Off the topic of the off topic; "Marriage changes passion................suddenly you're in bed with a relative."

Four Catholic men and a Catholic woman were having coffee when one of the Catholic men tells his friends, "My son is a priest, when he walks into a room, everyone calls him 'Father'."

The second Catholic man chirps, "My son is a Bishop. When he walks into a room people call him 'Your Grace'."

The third Catholic gent says, "My son is a Cardinal. When he enters a room everyone says 'Your Eminence'."

The fourth Catholic man then says, "My son is the Pope. When he walks into a room people call him 'Your Holiness'."

Since the lone Catholic woman was sipping her coffee in silence, the four men give her a subtle, "Well....?"

She proudly replies, "I have a daughter, slim, tall, 38D breast, 24" waist and 34" hips. When she walks into a room, people say, "Oh - My - God."

07-31-2010, 04:58 PM
I am getting married in October. I think I'll be erasiing this page from my browser history.

Andy Freeland
07-31-2010, 05:16 PM
I am getting married in October.

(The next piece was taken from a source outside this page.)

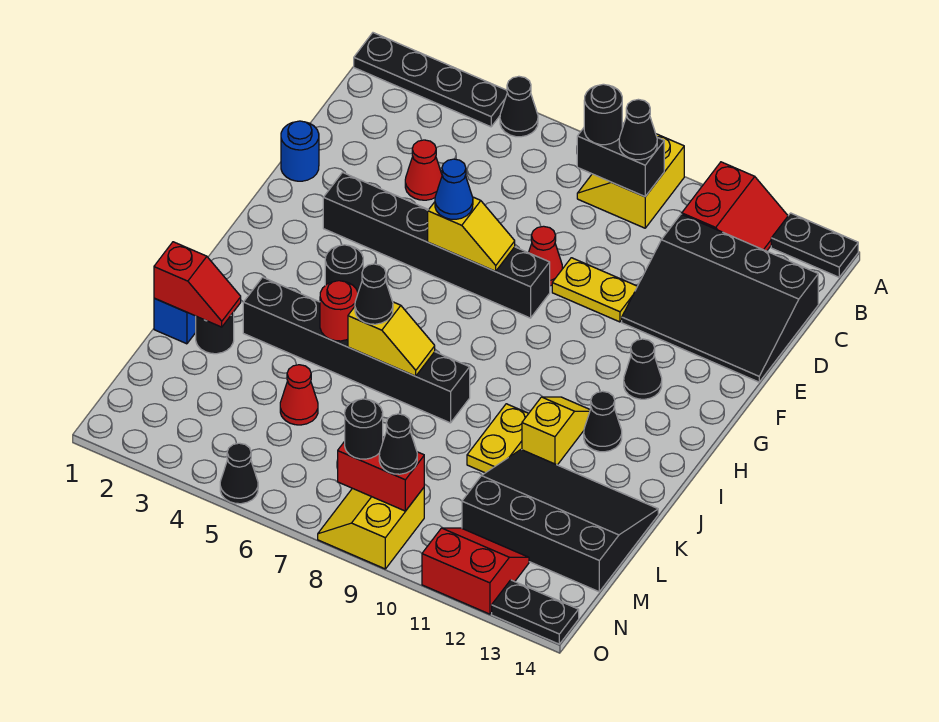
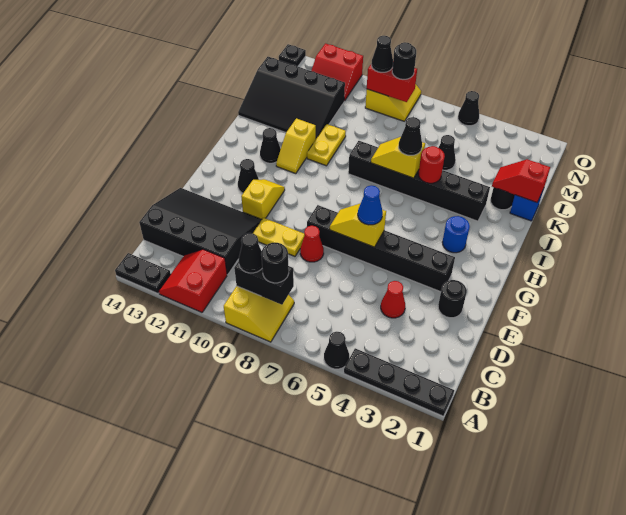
blue 1x1 round brick [281,121,319,181] -> blue 1x1 round brick moved to [442,216,470,253]
none -> yellow 1x2 slope [241,179,285,219]
black 1x1 round brick [325,245,363,292] -> black 1x1 round brick moved to [438,280,467,318]
red 1x1 cone [280,365,318,425] -> black 1x1 cone [438,135,456,170]
black 1x2 plate [492,580,579,644] -> black 1x1 plate [279,44,306,66]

I think I'll be erasiing this page from my browser history.

I'm guessing it won't be the only one.

07-31-2010, 05:45 PM
I'm guessing it won't be the only one.

Aaahhh. Well. Yeah. I think the most accurate verb tense is 'will not have been'. It's amazing what can be done with andby a computer. I spend a lot more time dancing these days. Way safer, and it leaves me too tired to get in trouble. Bonus: she looves to dance.

07-31-2010, 09:28 PM
I am getting married in October. I think I'll be erasiing this page from my browser history.

If you're lucky (and I consider myself that), she's a woman who undestands your sports obsessions, gets who you actually are, and will actuall find these jokes funny.
Best of luck, it's the best decision I ever made.

07-31-2010, 09:30 PM
On that note, a guy I used to work with told me before I got married "Put a quarter in a jar everytime you're intimate the first year of marriage, and take a dollar out everytime after the first year. The jar will never be empty."......Then again, that's probably a good way to get to "and that's when the fight started."

08-02-2010, 02:26 AM
This is great. The joke about the catholic woman's daughter is priceless.